_DOCUMENT_.
--------------------------------------------------

Town and country planning – Planning permission – Wind turbine – Claimant unsuccessfully applying for permission to erect wind turbine – Defendant secretary of state dismissing appeal against refusal – Claimant applying for order quashing decision – Whether inspector failing to have proper regard to material considerations – Whether inspector erring in findings and conclusions on heritage assets – Application granted

The claimant applied to the second defendant local authority for planning permission for a wind energy development comprising the erection of one wind turbine, with a maximum overall height of up to 84 metres together with access tracks, crane pad areas, electricity sub-station, temporary construction compound and amended vehicular access on agricultural land at Witherdon Wood, near Ashwater, Devon. The second defendants refused permission and an inspector appointed by the first defendant secretary of state dismissed the claimant’s appeal against that decision. The appeal was determined by written representations and following a site visit.

The claimant applied under section 288 of the Town and Country Planning Act 1990 to quash the inspector’s decision. It contended that the inspector had: (i) failed to have proper regard to material considerations in the form of the second defendants’ landscape character and sensitivity assessments, make a finding whether the proposal complied with the strategy and to give adequate reasons for her decision; and (ii) erred in her findings and conclusions on heritage assets.

Held: The application was granted.

(1) Reading the decision as a whole and in a straight-forward way, it was in clear that the inspector had had in mind the important characteristics relevant to the assessment of character. The inspector had had regard to the guidance against siting wind turbines in prominent locations and the need to assess carefully the relationship between the proposed development and other wind turbine development in the locality. Based on her assessment of the material submitted to her, the written representations and her site visit, the inspector had been entitled to conclude, and had given adequate reasons for deciding, that the impact of the proposed development would not be acceptable: Secretary of State for Education and Science v Tameside Metropolitan Borough Council [1977] AC 1014, Newsmith v Secretary of State for the Environment, Transport and the Regions [2001] EWHC 74 (Admin); [2001] PLSCS 30, South Buckinghamshire District Council v Porter (No 2) [2004] 1 WLR 1953, East Northamptonshire District Council v Secretary of State for Communities and Local Government [2014] EWCA Civ 137; [2014] EGILR 23 and Bloor Homes East Midlands Ltd v Secretary of State for Communities and Local Government [2014] EWHC 754 (Admin) considered.

--------------------------------------------------

Dataset records

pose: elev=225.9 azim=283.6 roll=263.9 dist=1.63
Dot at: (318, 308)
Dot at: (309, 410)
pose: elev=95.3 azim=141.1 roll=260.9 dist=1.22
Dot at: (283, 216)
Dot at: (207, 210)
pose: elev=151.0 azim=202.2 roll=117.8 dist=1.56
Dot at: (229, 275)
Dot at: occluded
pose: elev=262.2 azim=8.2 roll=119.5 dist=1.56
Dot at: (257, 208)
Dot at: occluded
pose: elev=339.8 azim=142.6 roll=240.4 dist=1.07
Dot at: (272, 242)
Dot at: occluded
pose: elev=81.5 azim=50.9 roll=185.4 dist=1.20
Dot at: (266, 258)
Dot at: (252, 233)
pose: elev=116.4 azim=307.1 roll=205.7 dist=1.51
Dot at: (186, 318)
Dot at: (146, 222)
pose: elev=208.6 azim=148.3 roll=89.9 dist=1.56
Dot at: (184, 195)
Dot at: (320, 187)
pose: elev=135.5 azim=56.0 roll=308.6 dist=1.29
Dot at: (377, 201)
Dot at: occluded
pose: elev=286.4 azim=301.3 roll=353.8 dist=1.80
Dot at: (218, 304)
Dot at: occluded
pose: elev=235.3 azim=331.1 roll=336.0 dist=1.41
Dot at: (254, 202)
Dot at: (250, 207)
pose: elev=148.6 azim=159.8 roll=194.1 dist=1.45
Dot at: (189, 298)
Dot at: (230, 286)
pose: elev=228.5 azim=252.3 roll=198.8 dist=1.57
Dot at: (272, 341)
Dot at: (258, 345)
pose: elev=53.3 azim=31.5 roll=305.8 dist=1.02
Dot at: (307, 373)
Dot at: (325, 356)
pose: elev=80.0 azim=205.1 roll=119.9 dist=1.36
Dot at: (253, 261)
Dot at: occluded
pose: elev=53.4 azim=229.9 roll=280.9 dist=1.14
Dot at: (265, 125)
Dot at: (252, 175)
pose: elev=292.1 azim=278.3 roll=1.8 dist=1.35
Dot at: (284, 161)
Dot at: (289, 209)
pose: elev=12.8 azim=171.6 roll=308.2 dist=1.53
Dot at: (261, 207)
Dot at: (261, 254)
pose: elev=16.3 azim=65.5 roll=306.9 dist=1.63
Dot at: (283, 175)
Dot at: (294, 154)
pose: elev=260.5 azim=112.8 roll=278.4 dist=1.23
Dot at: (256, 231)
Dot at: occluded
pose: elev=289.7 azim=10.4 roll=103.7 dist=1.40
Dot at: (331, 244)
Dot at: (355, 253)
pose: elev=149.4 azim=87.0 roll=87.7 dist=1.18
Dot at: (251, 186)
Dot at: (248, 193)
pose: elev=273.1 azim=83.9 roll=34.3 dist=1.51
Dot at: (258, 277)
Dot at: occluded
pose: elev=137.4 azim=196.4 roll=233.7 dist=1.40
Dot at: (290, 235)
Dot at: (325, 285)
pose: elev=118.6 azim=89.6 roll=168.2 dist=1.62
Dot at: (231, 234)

--------------------------------------------------

_WHAT IS BEING ASKED_.
Extract the passage of the wind turbine planning summary starting with "The claimant applied under" and going on through "on heritage assets.", word for word.

_COMPLETED TASK_.
The claimant applied under section 288 of the Town and Country Planning Act 1990 to quash the inspector’s decision. It contended that the inspector had: (i) failed to have proper regard to material considerations in the form of the second defendants’ landscape character and sensitivity assessments, make a finding whether the proposal complied with the strategy and to give adequate reasons for her decision; and (ii) erred in her findings and conclusions on heritage assets.